▶ [Directions]
Put every line below into a JSON list of strings, one string per line, and skip the blank lines. Leave the pictures out of your answer.

(Sources of plain-text documents)
*-*-*
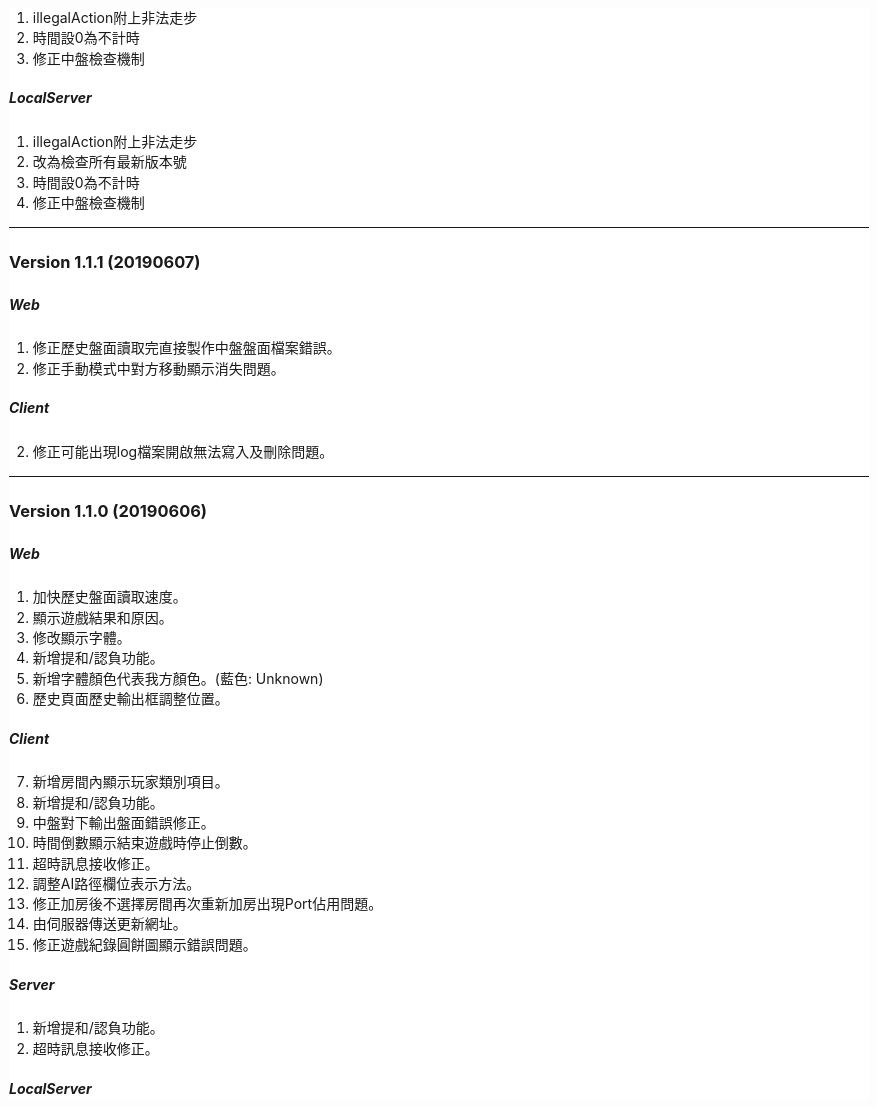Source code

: 1. illegalAction附上非法走步
2. 時間設0為不計時
3. 修正中盤檢查機制

##### LocalServer

1. illegalAction附上非法走步
2. 改為檢查所有最新版本號
3. 時間設0為不計時
4. 修正中盤檢查機制

---

### Version 1.1.1 (20190607)

##### Web

1. 修正歷史盤面讀取完直接製作中盤盤面檔案錯誤。
2. 修正手動模式中對方移動顯示消失問題。

##### Client

2. 修正可能出現log檔案開啟無法寫入及刪除問題。

---

### Version 1.1.0 (20190606)

##### Web

1. 加快歷史盤面讀取速度。
2. 顯示遊戲結果和原因。
3. 修改顯示字體。
4. 新增提和/認負功能。
5. 新增字體顏色代表我方顏色。(藍色: Unknown)
6. 歷史頁面歷史輸出框調整位置。

##### Client

7. 新增房間內顯示玩家類別項目。
8. 新增提和/認負功能。
9. 中盤對下輸出盤面錯誤修正。
10. 時間倒數顯示結束遊戲時停止倒數。
11. 超時訊息接收修正。
12. 調整AI路徑欄位表示方法。
13. 修正加房後不選擇房間再次重新加房出現Port佔用問題。
14. 由伺服器傳送更新網址。
15. 修正遊戲紀錄圓餅圖顯示錯誤問題。

##### Server

1. 新增提和/認負功能。
2. 超時訊息接收修正。

##### LocalServer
*-*-*
▶ [Response]
[
  "Source code",
  ": 1. illegalAction附上非法走步",
  "2. 時間設0為不計時",
  "3. 修正中盤檢查機制",
  "##### LocalServer",
  "1. illegalAction附上非法走步",
  "2. 改為檢查所有最新版本號",
  "3. 時間設0為不計時",
  "4. 修正中盤檢查機制",
  "---",
  "### Version 1.1.1 (20190607)",
  "##### Web",
  "1. 修正歷史盤面讀取完直接製作中盤盤面檔案錯誤。",
  "2. 修正手動模式中對方移動顯示消失問題。",
  "##### Client",
  "2. 修正可能出現log檔案開啟無法寫入及刪除問題。",
  "---",
  "### Version 1.1.0 (20190606)",
  "##### Web",
  "1. 加快歷史盤面讀取速度。",
  "2. 顯示遊戲結果和原因。",
  "3. 修改顯示字體。",
  "4. 新增提和/認負功能。",
  "5. 新增字體顏色代表我方顏色。(藍色: Unknown)",
  "6. 歷史頁面歷史輸出框調整位置。",
  "##### Client",
  "7. 新增房間內顯示玩家類別項目。",
  "8. 新增提和/認負功能。",
  "9. 中盤對下輸出盤面錯誤修正。",
  "10. 時間倒數顯示結束遊戲時停止倒數。",
  "11. 超時訊息接收修正。",
  "12. 調整AI路徑欄位表示方法。",
  "13. 修正加房後不選擇房間再次重新加房出現Port佔用問題。",
  "14. 由伺服器傳送更新網址。",
  "15. 修正遊戲紀錄圓餅圖顯示錯誤問題。",
  "##### Server",
  "1. 新增提和/認負功能。",
  "2. 超時訊息接收修正。",
  "##### LocalServer"
]